* **Work required**
Line by line, please look for the word "computer" in the following records, then copy each line you find it in.

Saved entries

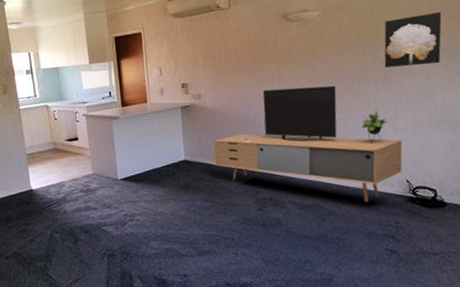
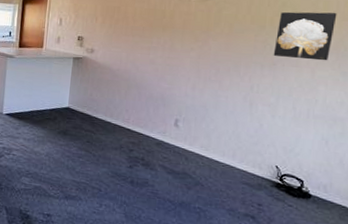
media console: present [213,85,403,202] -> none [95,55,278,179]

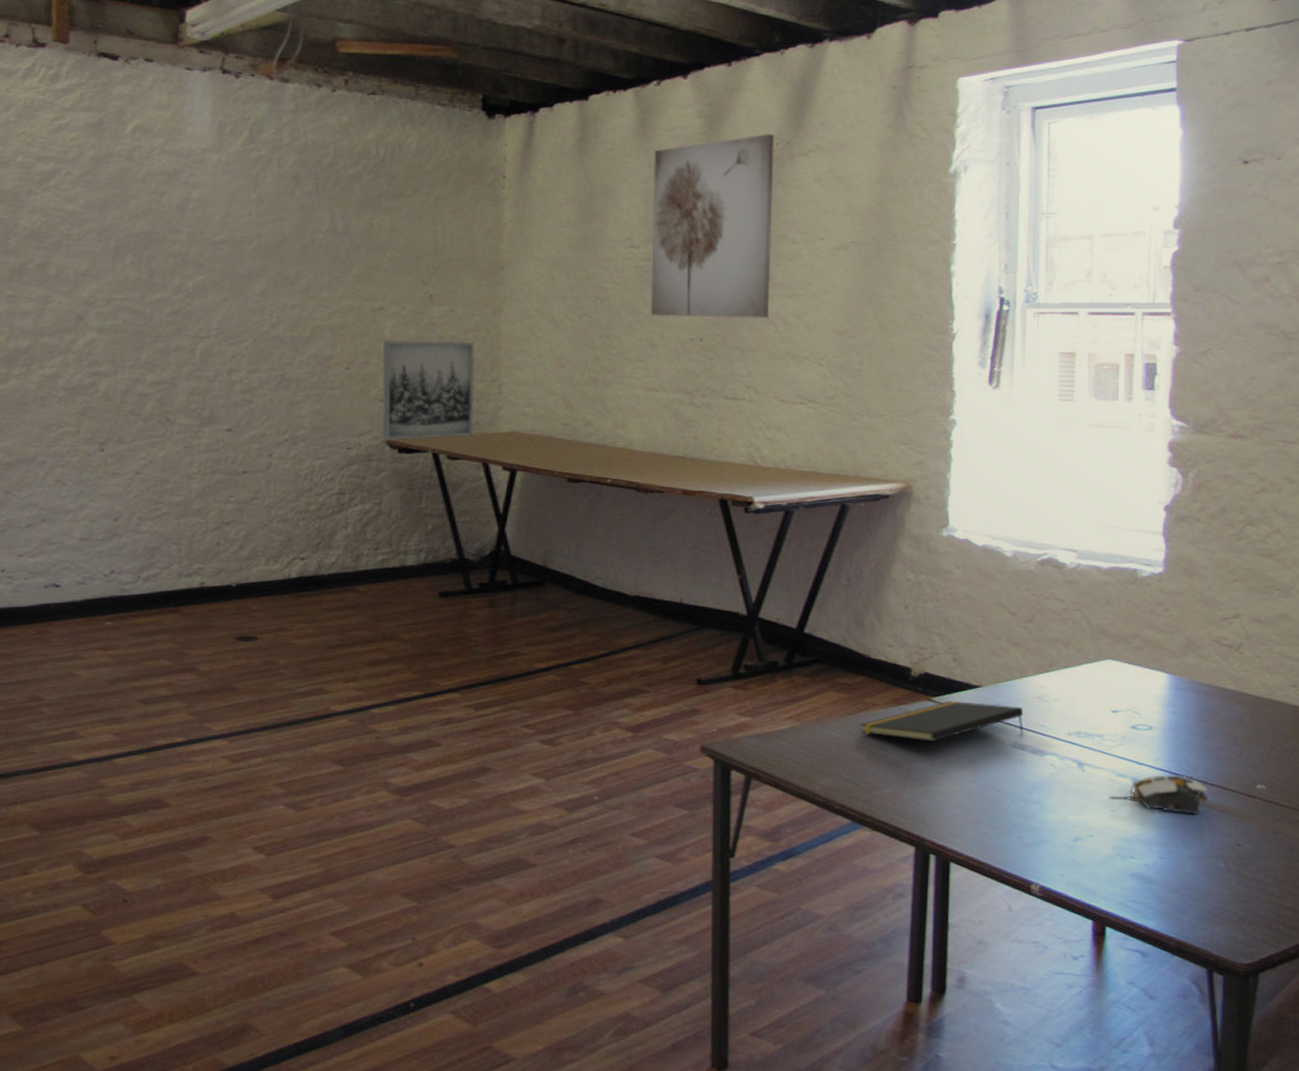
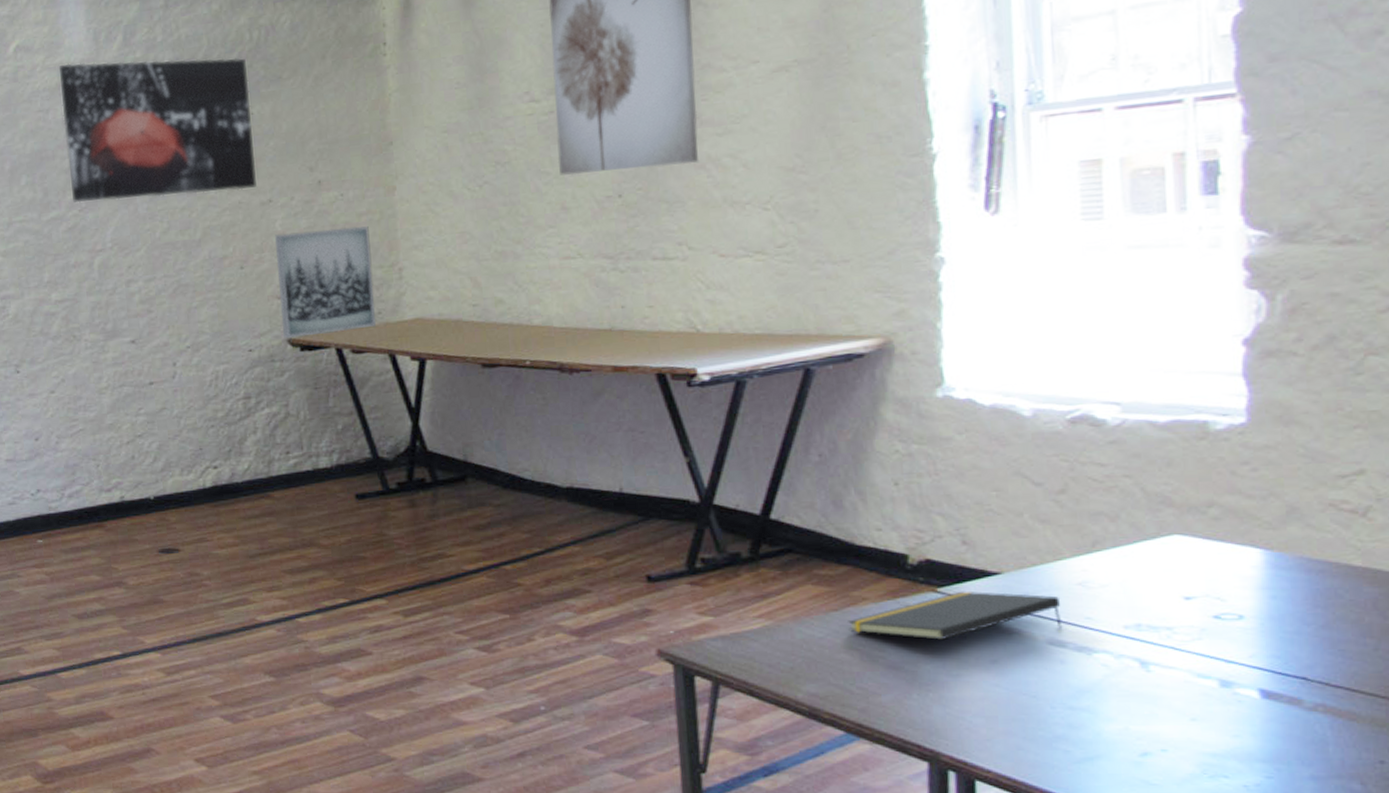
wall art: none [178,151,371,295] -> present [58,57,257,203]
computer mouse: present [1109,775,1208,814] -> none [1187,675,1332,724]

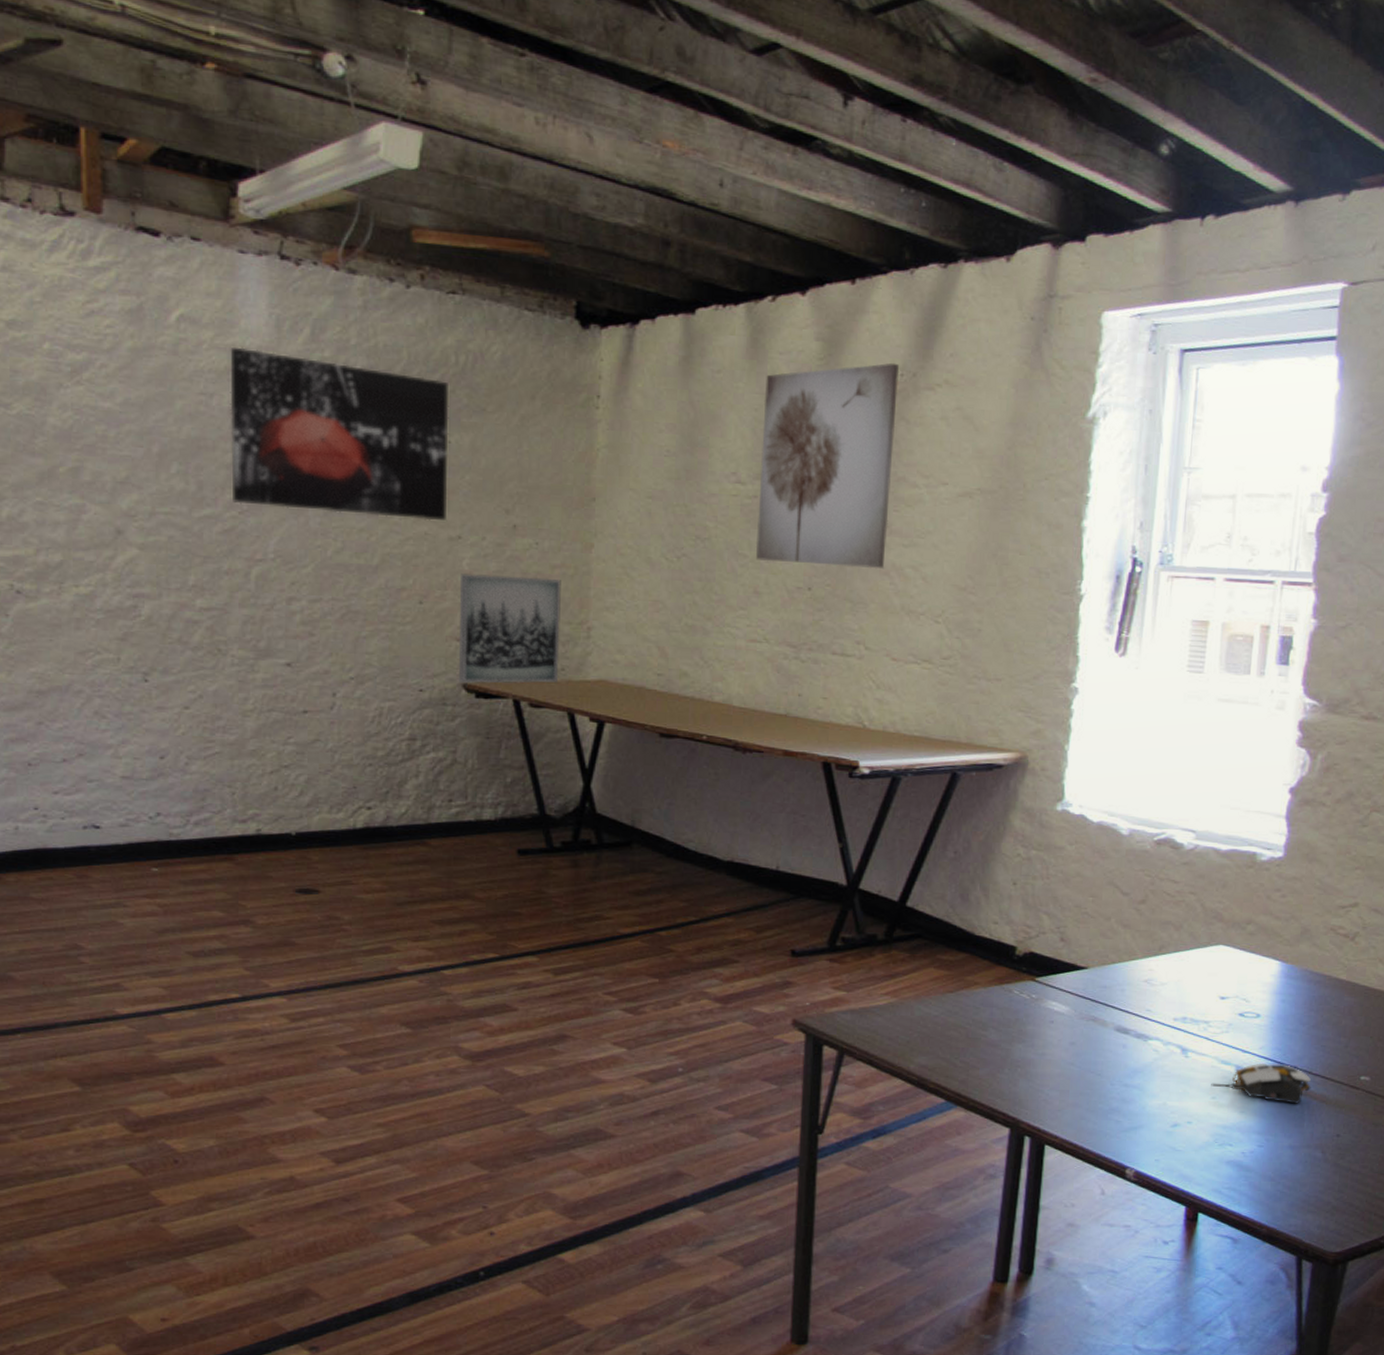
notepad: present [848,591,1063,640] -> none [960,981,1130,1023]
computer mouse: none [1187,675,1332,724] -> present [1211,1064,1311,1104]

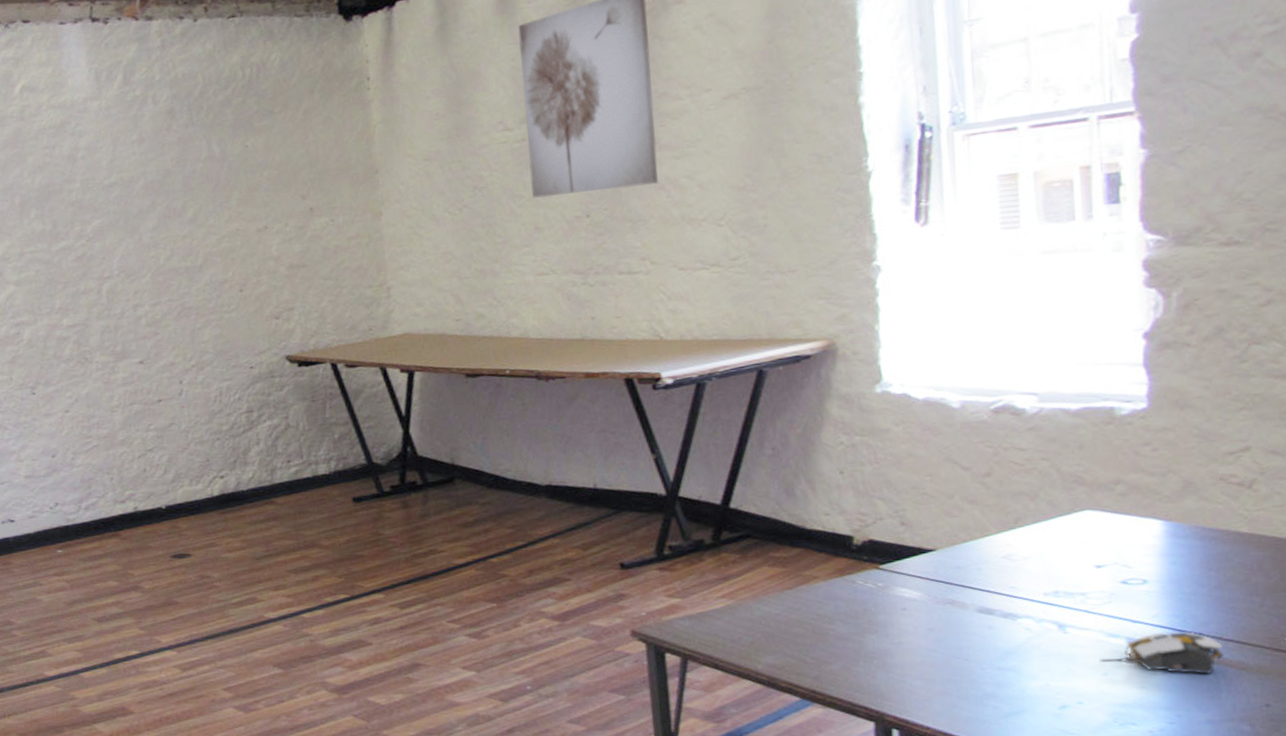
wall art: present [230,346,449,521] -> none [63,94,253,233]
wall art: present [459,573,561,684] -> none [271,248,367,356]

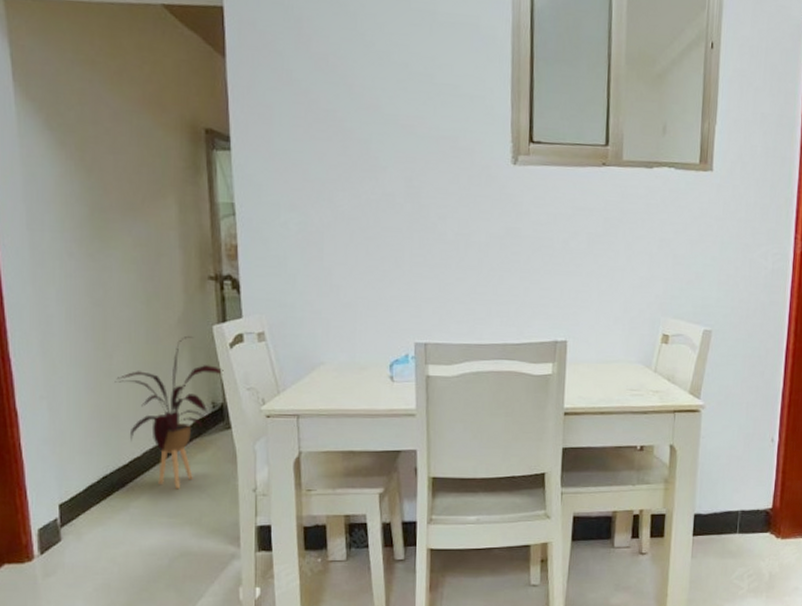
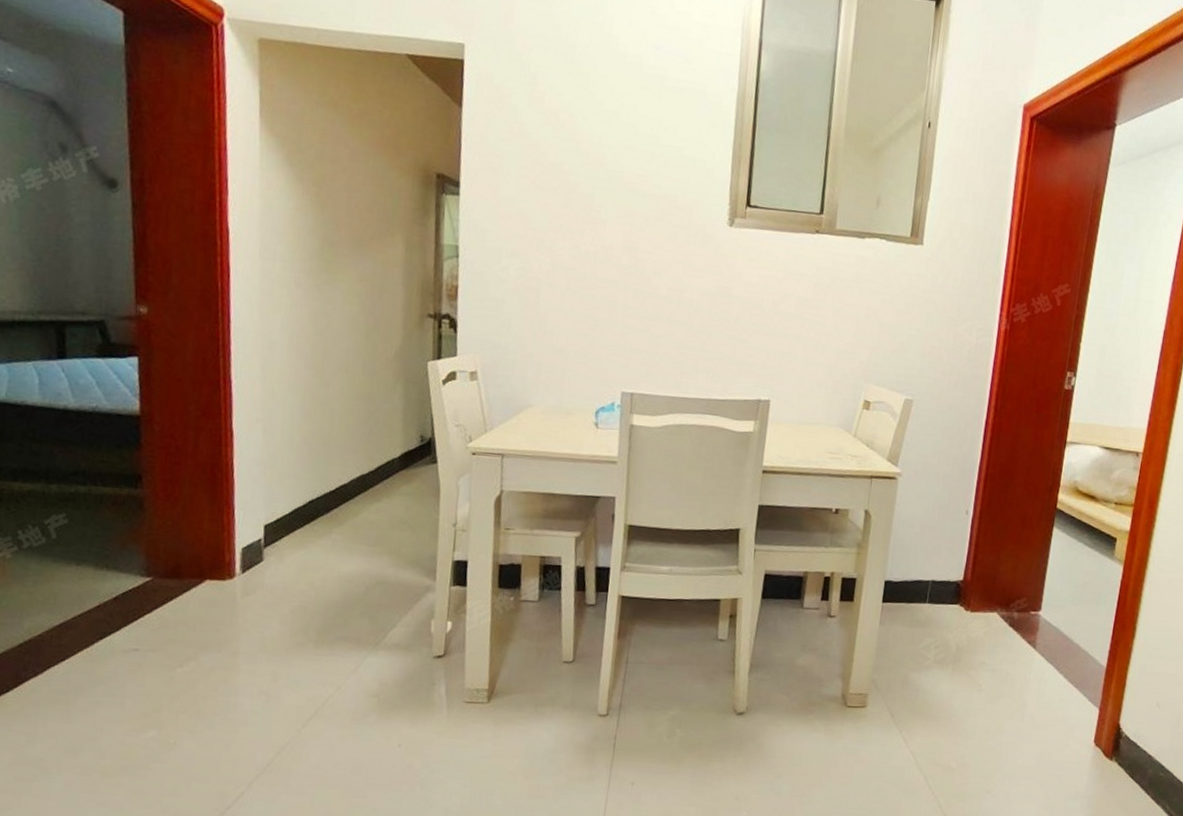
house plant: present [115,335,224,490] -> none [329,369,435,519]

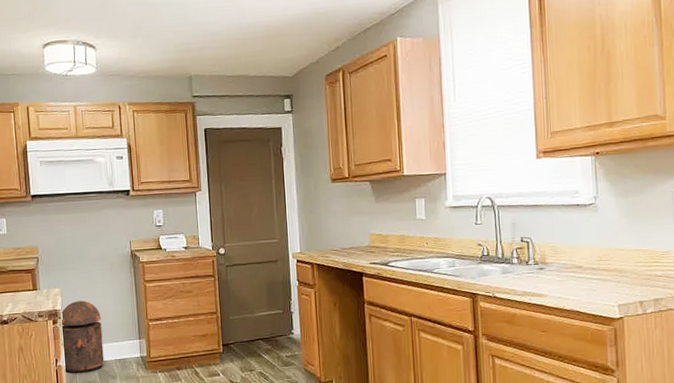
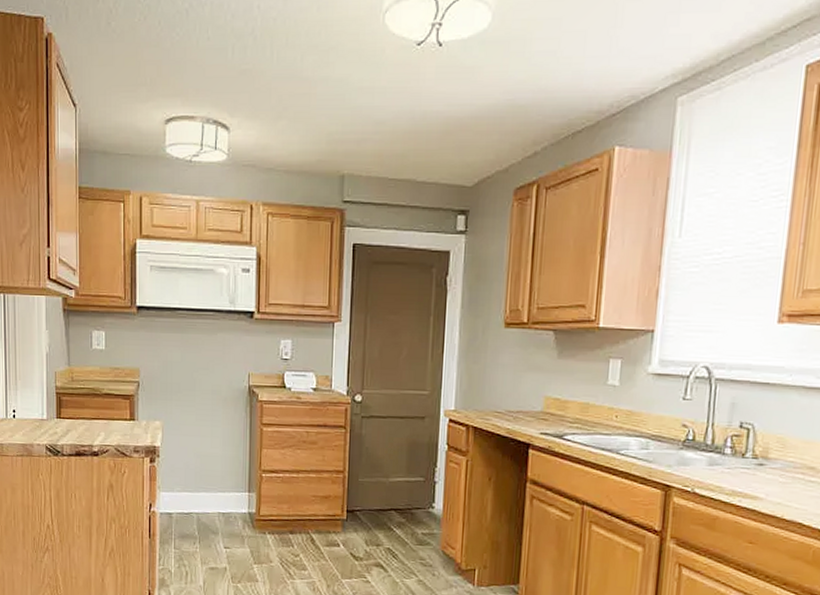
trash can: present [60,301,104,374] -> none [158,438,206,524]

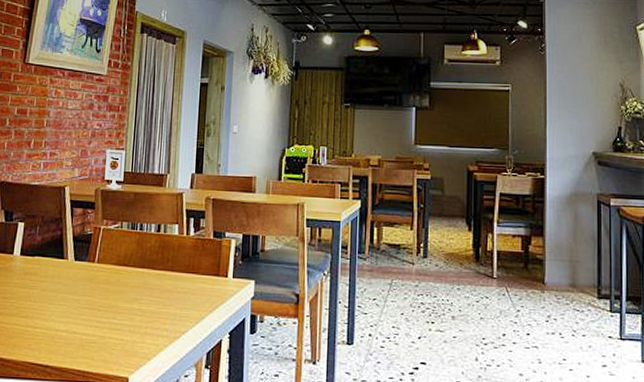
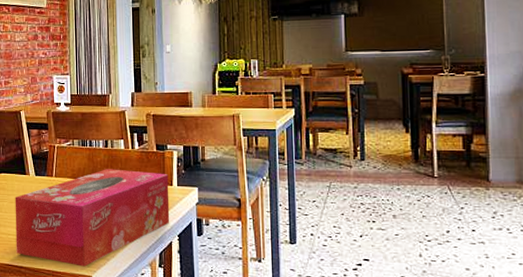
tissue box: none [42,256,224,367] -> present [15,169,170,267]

* **Expected answer**
computer mouse: present [1109,775,1208,814] -> none [1187,675,1332,724]
computer mouse: none [1187,675,1332,724] -> present [1211,1064,1311,1104]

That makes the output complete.